Edmund Beswick
- Full name: Edmund Beswick
- Born: June→September 1858 Penrith, Cumberland, England
- Died: 23 January 1911 (aged 52–53) Salford, Lancashire, England

Rugby union career
- Position: Three-quarters

Senior career
- Years: Team / Apps / (Points)
- 1879-86: Swinton / 105
- 1879-: Lancashire

International career
- Years: Team / Apps / (Points)
- 1882: England / 2 / (0)

= Edmund Beswick =

English rugby union footballer (1858–1911)

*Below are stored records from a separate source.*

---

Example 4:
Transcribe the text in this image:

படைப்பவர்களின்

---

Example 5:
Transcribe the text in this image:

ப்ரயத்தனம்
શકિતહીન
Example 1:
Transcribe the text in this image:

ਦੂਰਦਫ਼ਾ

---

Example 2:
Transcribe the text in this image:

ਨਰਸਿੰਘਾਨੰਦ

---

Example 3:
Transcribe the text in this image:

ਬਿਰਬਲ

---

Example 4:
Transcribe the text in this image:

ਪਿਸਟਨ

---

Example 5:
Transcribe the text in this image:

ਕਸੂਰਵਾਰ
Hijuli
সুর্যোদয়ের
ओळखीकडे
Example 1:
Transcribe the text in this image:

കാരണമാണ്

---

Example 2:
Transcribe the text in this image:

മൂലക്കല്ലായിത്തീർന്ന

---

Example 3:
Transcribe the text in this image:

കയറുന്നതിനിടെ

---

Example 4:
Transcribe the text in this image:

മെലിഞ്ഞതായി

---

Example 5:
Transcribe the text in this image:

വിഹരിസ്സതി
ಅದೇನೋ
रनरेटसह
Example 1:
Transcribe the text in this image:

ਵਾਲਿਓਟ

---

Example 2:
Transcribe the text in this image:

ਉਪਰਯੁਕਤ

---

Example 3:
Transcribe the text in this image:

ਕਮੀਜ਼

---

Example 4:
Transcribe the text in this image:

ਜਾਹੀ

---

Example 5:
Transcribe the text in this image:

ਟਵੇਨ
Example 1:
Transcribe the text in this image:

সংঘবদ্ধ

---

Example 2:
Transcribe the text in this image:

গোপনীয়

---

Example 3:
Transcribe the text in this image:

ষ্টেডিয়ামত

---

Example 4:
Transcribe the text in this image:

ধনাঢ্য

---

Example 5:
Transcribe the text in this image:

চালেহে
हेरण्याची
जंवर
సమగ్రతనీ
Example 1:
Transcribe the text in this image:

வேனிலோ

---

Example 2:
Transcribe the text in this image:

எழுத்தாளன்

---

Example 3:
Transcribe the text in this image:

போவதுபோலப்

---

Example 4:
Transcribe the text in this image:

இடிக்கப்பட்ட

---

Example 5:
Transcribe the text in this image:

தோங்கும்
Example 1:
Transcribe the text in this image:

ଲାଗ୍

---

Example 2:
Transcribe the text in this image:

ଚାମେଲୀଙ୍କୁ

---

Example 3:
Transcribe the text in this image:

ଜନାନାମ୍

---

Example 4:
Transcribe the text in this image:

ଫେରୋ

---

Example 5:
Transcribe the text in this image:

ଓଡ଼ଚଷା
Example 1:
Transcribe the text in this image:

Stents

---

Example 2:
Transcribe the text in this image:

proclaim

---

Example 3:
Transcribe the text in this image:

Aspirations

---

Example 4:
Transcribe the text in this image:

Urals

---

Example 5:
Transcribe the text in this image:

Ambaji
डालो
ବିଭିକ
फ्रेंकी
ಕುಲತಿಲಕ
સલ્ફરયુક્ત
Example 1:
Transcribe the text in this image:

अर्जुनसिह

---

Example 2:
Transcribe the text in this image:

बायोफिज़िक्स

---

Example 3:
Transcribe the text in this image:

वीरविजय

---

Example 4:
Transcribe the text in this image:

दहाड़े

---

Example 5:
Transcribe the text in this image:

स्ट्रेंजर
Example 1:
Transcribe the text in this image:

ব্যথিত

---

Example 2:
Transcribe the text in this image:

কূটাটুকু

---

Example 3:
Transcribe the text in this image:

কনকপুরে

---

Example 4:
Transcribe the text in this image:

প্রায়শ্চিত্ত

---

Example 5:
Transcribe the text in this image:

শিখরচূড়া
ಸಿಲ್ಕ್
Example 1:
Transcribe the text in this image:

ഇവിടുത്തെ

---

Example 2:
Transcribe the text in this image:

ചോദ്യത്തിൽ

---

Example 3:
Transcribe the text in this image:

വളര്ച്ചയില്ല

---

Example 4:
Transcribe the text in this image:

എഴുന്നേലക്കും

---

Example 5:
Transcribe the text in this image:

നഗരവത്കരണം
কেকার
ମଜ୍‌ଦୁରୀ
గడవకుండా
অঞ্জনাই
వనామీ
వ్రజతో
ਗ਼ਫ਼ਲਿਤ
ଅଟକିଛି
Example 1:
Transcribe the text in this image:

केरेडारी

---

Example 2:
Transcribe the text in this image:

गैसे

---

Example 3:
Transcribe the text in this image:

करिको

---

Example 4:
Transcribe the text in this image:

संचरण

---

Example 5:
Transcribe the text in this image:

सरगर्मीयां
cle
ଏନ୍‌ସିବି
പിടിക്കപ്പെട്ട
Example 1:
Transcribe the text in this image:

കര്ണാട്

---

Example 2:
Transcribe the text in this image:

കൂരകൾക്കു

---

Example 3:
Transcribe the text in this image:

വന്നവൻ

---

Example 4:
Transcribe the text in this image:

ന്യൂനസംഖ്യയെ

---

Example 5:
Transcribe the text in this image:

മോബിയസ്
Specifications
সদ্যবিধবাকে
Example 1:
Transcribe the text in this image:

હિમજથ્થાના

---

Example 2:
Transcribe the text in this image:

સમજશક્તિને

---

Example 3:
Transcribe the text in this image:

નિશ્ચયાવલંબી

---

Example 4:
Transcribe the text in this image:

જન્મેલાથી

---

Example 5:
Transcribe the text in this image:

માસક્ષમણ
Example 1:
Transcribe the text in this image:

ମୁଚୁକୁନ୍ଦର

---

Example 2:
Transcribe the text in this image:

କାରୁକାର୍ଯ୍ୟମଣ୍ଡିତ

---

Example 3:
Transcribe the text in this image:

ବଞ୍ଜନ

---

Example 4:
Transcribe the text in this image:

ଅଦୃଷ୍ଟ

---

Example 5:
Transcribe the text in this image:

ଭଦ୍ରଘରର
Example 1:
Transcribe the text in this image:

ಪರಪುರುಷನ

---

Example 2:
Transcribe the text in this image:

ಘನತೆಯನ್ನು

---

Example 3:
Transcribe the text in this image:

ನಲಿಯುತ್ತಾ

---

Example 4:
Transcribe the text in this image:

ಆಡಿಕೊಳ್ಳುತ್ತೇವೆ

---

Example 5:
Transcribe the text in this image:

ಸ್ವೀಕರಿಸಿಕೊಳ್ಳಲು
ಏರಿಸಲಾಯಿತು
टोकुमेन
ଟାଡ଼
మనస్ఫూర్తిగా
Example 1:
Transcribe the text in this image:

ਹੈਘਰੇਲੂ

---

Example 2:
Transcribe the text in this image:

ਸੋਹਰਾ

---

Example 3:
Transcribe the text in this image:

Edmund Beswick (birth registered July→September 1858 – died 23 January 1911) was an English rugby union footballer who played in the 1870s and 1880s. He played at representative level for England, and Lancashire, and at club level for Swinton, as a Three-quarter, i.e. wing or inside centre. Prior to Tuesday 2 June 1896, Swinton was a rugby union club.

==Background==
Beswick was born in Penrith, Cumberland, England, and he died aged 52 in Salford, Lancashire, England.

==Playing career==
Beswick won caps for England while at Swinton in 1882 against Ireland, and Scotland. He won caps for Lancashire while at Swinton, making his début against Cheshire on Saturday 29 November 1879; in 1881 he was selected for the North versus the South.